▶ [Requirement]:
From the line with "expression in malignant" through the line with "photomicrograph of stomach", repeat the entries verbatim, both end lines included, and add nothing.

▶ [Extracted records]:
········

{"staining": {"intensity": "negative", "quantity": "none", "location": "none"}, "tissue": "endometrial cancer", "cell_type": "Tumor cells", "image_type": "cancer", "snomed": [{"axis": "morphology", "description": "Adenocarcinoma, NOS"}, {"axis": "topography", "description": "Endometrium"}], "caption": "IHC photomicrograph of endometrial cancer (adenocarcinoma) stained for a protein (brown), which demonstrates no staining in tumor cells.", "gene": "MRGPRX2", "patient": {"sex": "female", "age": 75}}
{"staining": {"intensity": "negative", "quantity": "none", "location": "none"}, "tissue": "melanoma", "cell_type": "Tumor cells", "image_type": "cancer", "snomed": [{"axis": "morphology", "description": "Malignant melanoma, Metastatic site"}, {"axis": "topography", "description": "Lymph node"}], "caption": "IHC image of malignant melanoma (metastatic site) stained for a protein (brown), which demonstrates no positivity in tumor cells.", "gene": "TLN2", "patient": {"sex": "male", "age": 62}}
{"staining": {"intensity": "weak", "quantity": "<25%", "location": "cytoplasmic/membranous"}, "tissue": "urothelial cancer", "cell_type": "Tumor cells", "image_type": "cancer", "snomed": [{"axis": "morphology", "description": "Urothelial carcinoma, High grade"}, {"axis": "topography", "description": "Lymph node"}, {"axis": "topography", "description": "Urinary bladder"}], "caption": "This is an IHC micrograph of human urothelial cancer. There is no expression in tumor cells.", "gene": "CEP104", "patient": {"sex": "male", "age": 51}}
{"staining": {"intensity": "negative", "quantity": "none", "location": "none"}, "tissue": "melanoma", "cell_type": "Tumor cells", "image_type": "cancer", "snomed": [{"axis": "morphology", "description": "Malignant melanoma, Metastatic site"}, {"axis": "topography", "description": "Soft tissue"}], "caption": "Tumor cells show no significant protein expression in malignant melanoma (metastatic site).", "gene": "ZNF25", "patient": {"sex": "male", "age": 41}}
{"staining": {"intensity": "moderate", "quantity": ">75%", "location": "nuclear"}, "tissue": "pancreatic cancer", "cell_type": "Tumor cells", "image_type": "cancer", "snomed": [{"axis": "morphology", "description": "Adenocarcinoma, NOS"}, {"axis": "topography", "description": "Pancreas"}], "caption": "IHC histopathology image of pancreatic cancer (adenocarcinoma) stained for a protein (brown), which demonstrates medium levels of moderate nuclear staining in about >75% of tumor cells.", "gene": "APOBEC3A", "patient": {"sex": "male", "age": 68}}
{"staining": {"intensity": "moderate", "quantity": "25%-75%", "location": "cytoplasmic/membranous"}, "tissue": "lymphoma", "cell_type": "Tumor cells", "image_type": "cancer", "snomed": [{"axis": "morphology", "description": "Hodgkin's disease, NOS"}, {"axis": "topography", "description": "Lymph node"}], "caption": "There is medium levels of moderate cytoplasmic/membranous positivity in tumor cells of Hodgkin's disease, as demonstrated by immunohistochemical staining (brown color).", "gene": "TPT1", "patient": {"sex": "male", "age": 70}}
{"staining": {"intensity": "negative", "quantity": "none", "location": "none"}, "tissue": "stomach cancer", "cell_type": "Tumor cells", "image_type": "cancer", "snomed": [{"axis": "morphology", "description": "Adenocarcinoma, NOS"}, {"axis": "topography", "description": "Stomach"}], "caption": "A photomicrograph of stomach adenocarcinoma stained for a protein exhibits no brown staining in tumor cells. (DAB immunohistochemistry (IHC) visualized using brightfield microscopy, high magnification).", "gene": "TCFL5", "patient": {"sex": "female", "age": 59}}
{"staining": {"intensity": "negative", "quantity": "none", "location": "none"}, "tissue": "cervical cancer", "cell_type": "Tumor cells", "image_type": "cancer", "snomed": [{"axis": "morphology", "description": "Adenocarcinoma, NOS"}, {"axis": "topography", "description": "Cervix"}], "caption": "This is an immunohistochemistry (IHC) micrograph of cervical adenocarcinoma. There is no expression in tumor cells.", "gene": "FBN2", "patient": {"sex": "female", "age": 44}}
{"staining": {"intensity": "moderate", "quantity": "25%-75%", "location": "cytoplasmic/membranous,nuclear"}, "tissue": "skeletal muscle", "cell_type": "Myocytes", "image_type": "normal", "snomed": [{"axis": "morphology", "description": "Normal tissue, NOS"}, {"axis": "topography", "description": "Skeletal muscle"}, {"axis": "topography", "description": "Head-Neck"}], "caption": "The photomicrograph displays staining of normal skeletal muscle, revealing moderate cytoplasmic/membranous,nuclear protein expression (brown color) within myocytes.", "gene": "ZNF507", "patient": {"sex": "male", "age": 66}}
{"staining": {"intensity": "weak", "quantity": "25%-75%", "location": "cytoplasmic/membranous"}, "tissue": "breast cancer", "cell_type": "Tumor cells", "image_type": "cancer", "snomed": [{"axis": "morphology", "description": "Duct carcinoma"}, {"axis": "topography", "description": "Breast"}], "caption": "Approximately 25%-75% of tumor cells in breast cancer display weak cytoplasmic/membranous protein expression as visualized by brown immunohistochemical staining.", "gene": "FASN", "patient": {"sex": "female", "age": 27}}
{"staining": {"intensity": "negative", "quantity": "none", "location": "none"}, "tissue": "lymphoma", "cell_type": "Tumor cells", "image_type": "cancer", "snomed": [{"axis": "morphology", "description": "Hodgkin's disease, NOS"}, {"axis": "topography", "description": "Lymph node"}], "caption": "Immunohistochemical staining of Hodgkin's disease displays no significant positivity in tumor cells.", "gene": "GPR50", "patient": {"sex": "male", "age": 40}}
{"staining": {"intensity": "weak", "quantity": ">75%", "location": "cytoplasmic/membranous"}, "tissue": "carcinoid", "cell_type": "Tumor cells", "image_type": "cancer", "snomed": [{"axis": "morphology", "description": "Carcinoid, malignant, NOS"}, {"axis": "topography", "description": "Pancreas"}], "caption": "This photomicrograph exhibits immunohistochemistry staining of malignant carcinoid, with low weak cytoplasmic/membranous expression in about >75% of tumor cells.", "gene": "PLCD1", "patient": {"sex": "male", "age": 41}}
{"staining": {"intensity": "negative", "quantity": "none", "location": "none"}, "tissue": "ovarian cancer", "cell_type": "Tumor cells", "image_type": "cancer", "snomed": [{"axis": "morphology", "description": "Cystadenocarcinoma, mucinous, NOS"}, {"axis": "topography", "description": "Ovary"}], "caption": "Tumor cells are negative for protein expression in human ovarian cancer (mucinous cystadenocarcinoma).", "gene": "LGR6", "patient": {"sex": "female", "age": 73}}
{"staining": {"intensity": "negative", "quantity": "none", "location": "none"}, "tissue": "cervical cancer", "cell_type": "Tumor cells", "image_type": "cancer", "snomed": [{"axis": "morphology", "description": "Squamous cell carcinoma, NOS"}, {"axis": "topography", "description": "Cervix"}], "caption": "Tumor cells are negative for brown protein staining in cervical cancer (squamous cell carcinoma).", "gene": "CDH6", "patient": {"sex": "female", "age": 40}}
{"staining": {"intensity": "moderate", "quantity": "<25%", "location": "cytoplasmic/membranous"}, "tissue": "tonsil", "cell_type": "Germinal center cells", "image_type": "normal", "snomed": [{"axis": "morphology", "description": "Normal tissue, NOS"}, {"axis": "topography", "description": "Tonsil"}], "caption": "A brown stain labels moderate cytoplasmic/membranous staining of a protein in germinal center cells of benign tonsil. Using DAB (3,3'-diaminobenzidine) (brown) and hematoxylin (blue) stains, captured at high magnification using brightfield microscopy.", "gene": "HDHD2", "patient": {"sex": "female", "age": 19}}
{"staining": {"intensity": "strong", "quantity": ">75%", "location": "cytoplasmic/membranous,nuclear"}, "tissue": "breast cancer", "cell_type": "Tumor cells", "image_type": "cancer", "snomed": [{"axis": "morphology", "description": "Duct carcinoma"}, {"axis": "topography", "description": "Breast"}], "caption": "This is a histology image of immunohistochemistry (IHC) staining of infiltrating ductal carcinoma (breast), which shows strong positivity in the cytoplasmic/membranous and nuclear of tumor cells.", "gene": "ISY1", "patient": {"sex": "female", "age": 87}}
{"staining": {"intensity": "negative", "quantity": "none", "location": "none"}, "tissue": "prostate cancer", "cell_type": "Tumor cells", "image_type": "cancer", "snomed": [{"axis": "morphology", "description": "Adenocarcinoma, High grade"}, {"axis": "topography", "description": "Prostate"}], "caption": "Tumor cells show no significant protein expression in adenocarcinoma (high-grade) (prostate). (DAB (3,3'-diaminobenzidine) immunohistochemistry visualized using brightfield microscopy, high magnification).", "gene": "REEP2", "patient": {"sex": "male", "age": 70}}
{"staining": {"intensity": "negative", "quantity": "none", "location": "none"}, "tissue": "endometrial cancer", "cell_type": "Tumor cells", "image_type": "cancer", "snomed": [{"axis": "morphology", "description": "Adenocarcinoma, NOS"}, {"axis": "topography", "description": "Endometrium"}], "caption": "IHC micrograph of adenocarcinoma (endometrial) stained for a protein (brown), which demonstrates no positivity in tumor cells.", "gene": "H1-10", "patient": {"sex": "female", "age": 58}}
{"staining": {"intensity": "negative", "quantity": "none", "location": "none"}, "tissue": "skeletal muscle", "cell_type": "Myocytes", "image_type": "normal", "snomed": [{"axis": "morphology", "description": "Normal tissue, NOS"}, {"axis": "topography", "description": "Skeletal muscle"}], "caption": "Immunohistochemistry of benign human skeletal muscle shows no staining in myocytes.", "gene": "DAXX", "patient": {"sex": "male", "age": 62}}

········

▶ [Written response]:
{"staining": {"intensity": "negative", "quantity": "none", "location": "none"}, "tissue": "melanoma", "cell_type": "Tumor cells", "image_type": "cancer", "snomed": [{"axis": "morphology", "description": "Malignant melanoma, Metastatic site"}, {"axis": "topography", "description": "Soft tissue"}], "caption": "Tumor cells show no significant protein expression in malignant melanoma (metastatic site).", "gene": "ZNF25", "patient": {"sex": "male", "age": 41}}
{"staining": {"intensity": "moderate", "quantity": ">75%", "location": "nuclear"}, "tissue": "pancreatic cancer", "cell_type": "Tumor cells", "image_type": "cancer", "snomed": [{"axis": "morphology", "description": "Adenocarcinoma, NOS"}, {"axis": "topography", "description": "Pancreas"}], "caption": "IHC histopathology image of pancreatic cancer (adenocarcinoma) stained for a protein (brown), which demonstrates medium levels of moderate nuclear staining in about >75% of tumor cells.", "gene": "APOBEC3A", "patient": {"sex": "male", "age": 68}}
{"staining": {"intensity": "moderate", "quantity": "25%-75%", "location": "cytoplasmic/membranous"}, "tissue": "lymphoma", "cell_type": "Tumor cells", "image_type": "cancer", "snomed": [{"axis": "morphology", "description": "Hodgkin's disease, NOS"}, {"axis": "topography", "description": "Lymph node"}], "caption": "There is medium levels of moderate cytoplasmic/membranous positivity in tumor cells of Hodgkin's disease, as demonstrated by immunohistochemical staining (brown color).", "gene": "TPT1", "patient": {"sex": "male", "age": 70}}
{"staining": {"intensity": "negative", "quantity": "none", "location": "none"}, "tissue": "stomach cancer", "cell_type": "Tumor cells", "image_type": "cancer", "snomed": [{"axis": "morphology", "description": "Adenocarcinoma, NOS"}, {"axis": "topography", "description": "Stomach"}], "caption": "A photomicrograph of stomach adenocarcinoma stained for a protein exhibits no brown staining in tumor cells. (DAB immunohistochemistry (IHC) visualized using brightfield microscopy, high magnification).", "gene": "TCFL5", "patient": {"sex": "female", "age": 59}}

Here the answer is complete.